A Rotorua security company owner says he's struggling to understand why the Government is providing funding for dairies and liquor store owners to better their security.
Watchdog Security Group chief executive officer Brett Wilson has spoken out about the Government's $1.8 million funding boost for robbery prevention at dairies, superettes and small businesses. The funding has been made available aftera spate nationwide of violent aggravated robberies of small businesses.
Wilson, whose company provides residential and commercial security in Rotorua and Tauranga, said making the businesses less of a target was logical, but he struggled to understand why the Government was paying for what should be an operational cost.
"I also see it as an ambulance at the bottom of the cliff - actually more of a band aid at the bottom of the cliff."
He said making premises unattractive or difficult for potential offenders would make the offenders go somewhere else.
"The second part is the key, they move elsewhere. So does the Government then start funding the next group of people who start becoming victims?
"They should not be covering commercial operating costs for businesses and should instead focus on reducing offending by greater resourcing of police and more effective social intervention.
"The Government should be throwing that $1.8 million, and then some, into more police resources and look in greater details at the legislative structure that allows these young offenders to act as they do."
Wilson said there were consequences of owning a business that sold items such as cigarettes and alcohol.
"You pay for the appropriate security measures like any other business would. Banks don't ring the Government asking them to pay for the security measures to prevent robberies; why should dairies?"

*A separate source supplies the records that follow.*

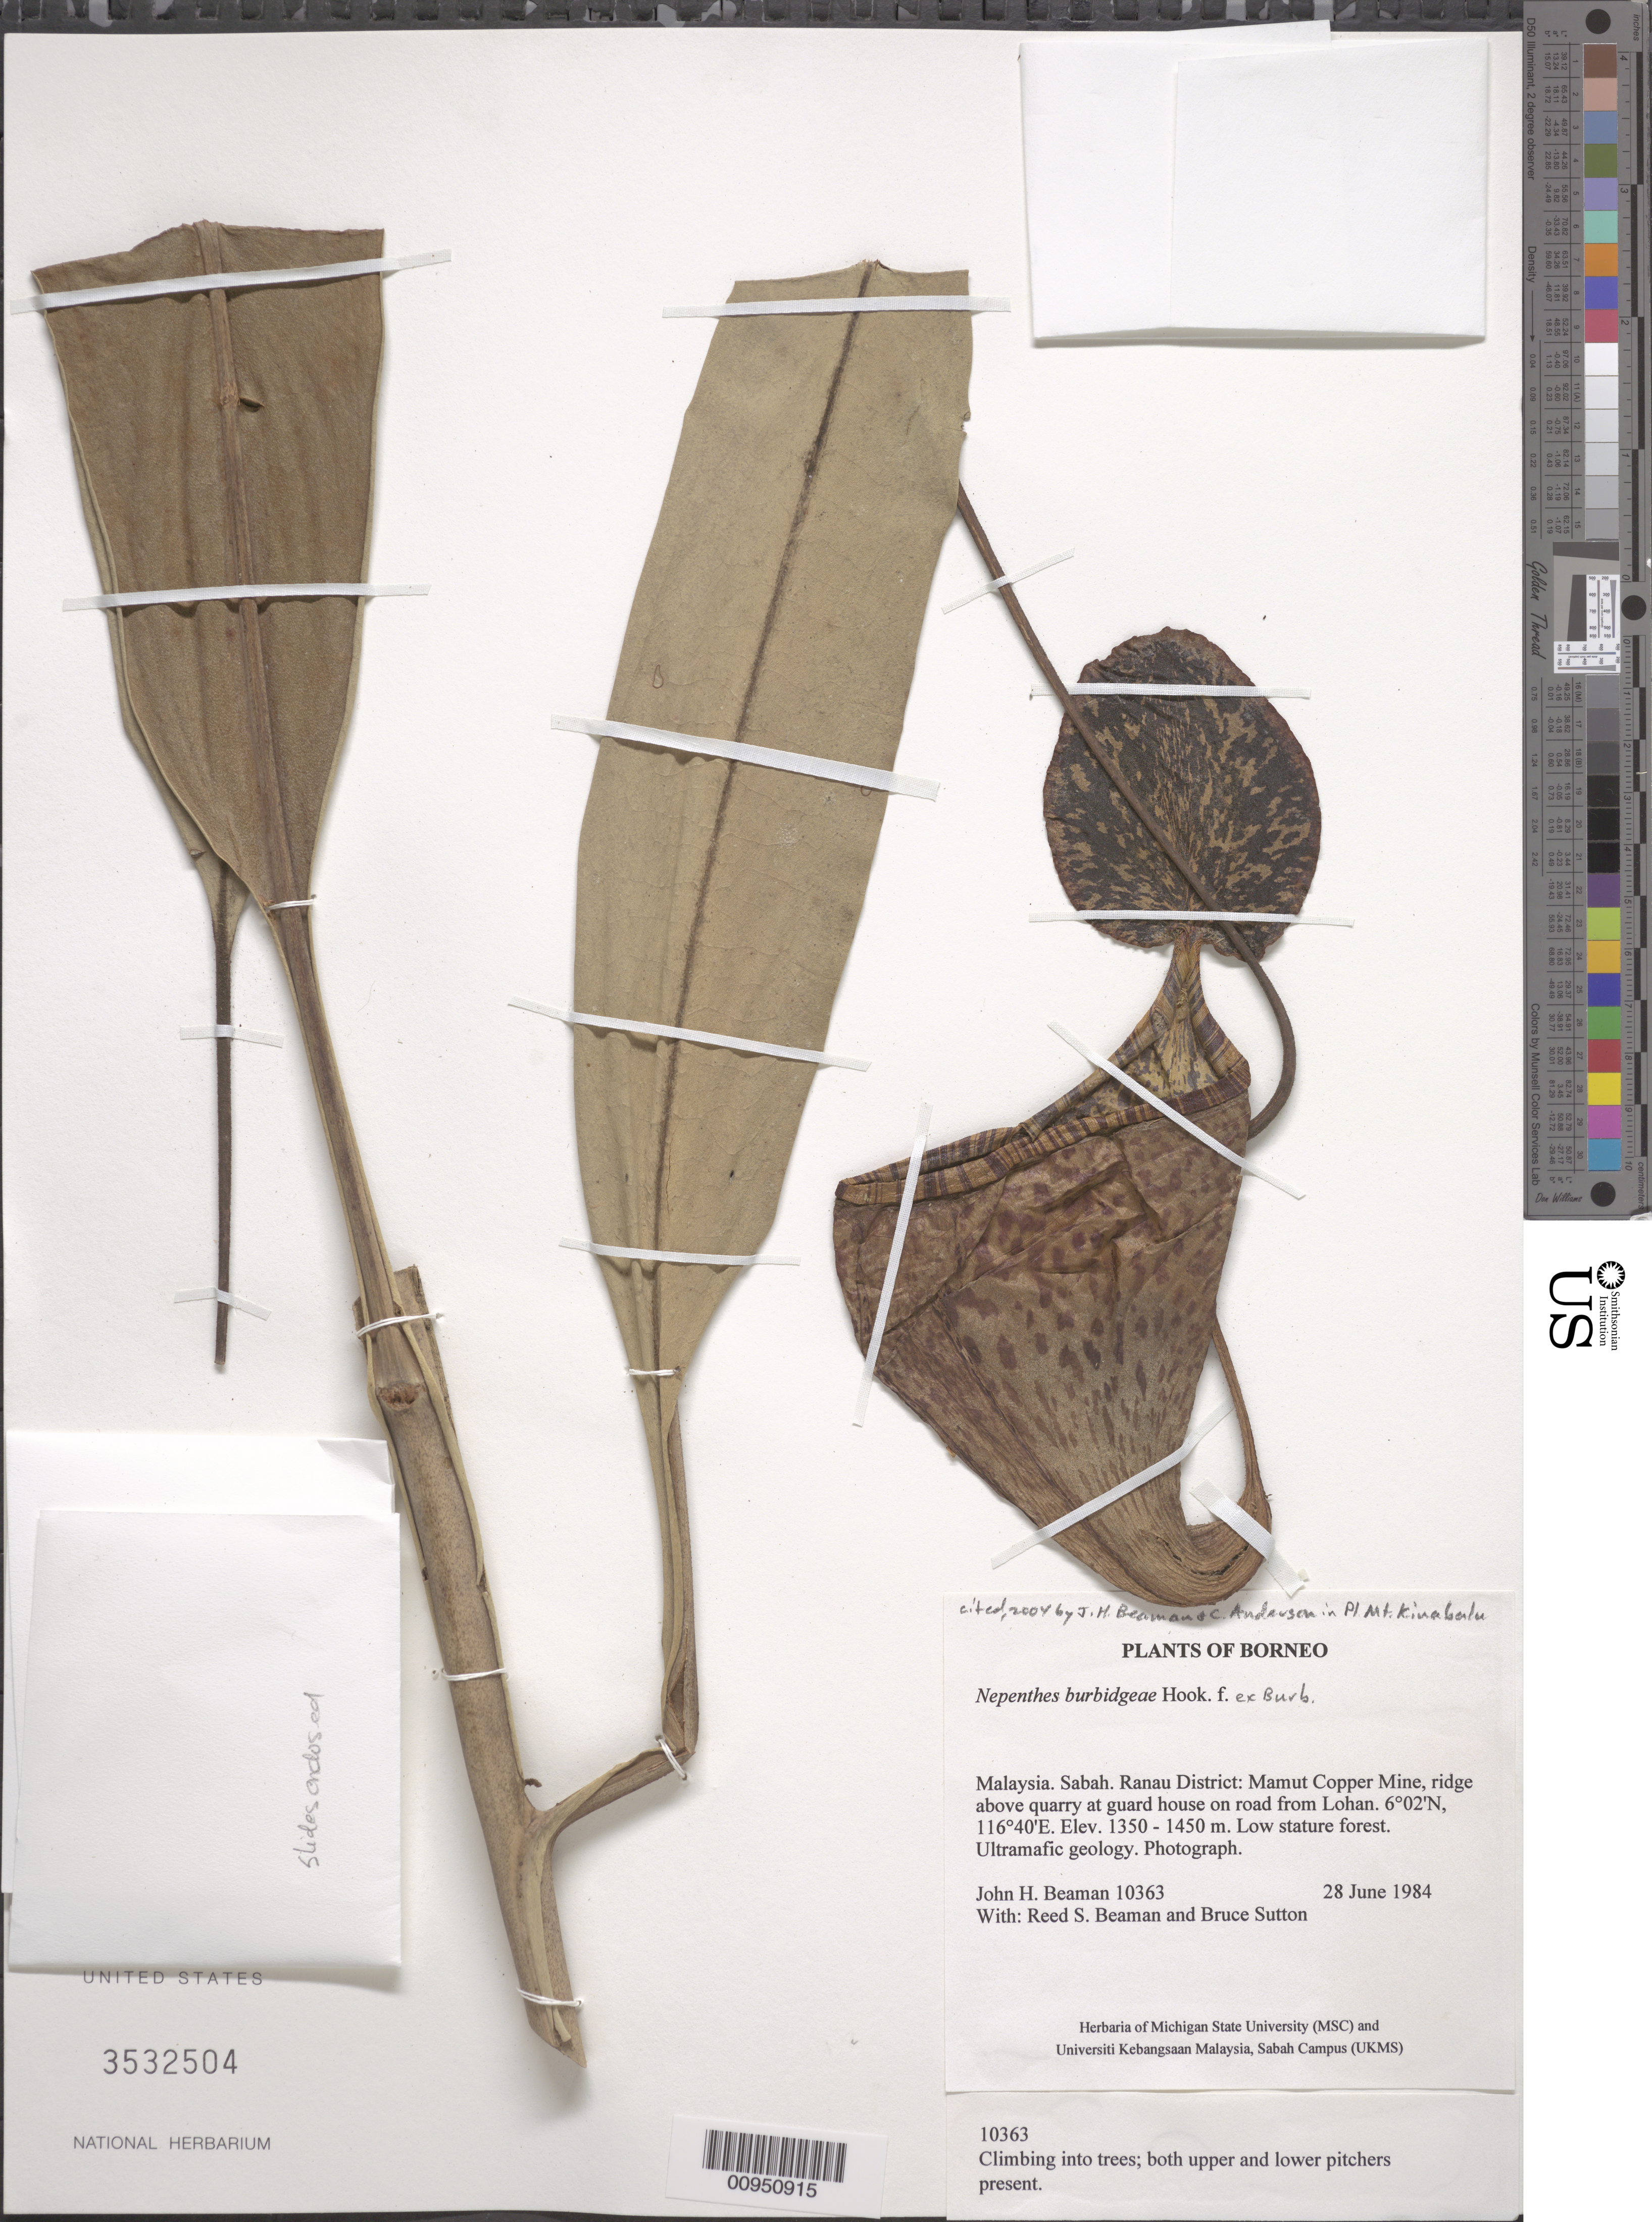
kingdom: Plantae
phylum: Tracheophyta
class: Magnoliopsida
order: Caryophyllales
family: Nepenthaceae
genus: Nepenthes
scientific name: Nepenthes burbidgeae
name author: Hook. f. ex Burb.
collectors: J. H. Beaman, R. S. Beaman & B. Sutton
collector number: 10363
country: Malaysia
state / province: Sabah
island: Borneo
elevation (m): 1350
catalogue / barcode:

Rotorua liquor stores and dairies the Rotorua Daily Post spoke to last week after the funding announcement had mixed views.
Some said the funding would be handy to buy things such as fog dispensers and pepper spray, but others said the Government should focus on legislation changes.
Police Minister Paula Bennett this week said teenagers who would have once rebelled by tagging or fighting were now committing aggravated robberies as part of a new "subculture".
Bennett fronted a parliamentary committee on Tuesday with Police Commissioner Mike Bush, where Labour's Police spokesman Stuart Nash questioned whether a new fund to help dairy owners improve security was an admission of failure.
Some dairy owners have been involved in community protests after a spate of violent aggravated robberies around the country involving offenders wanting cash and tobacco.
She said in the past 12 months there had been an increase in such crime. There was no one reason for the spike, she said, but 44 per cent of offenders were 17 years or younger.
"There is something in the notoriety now of it. Whereas they used to go out and graffiti and kind of beat each other up, it seems to be the thing right now that you walk into a store with a baseball bat," Bennett told the committee.
"Police have been doing a whole lot of prevention work but I make no apologies for actually helping these dairies become target-hardened.
"They needed something on top of this that actually breaks what is becoming the thing to do - the subculture is to go and do these robberies."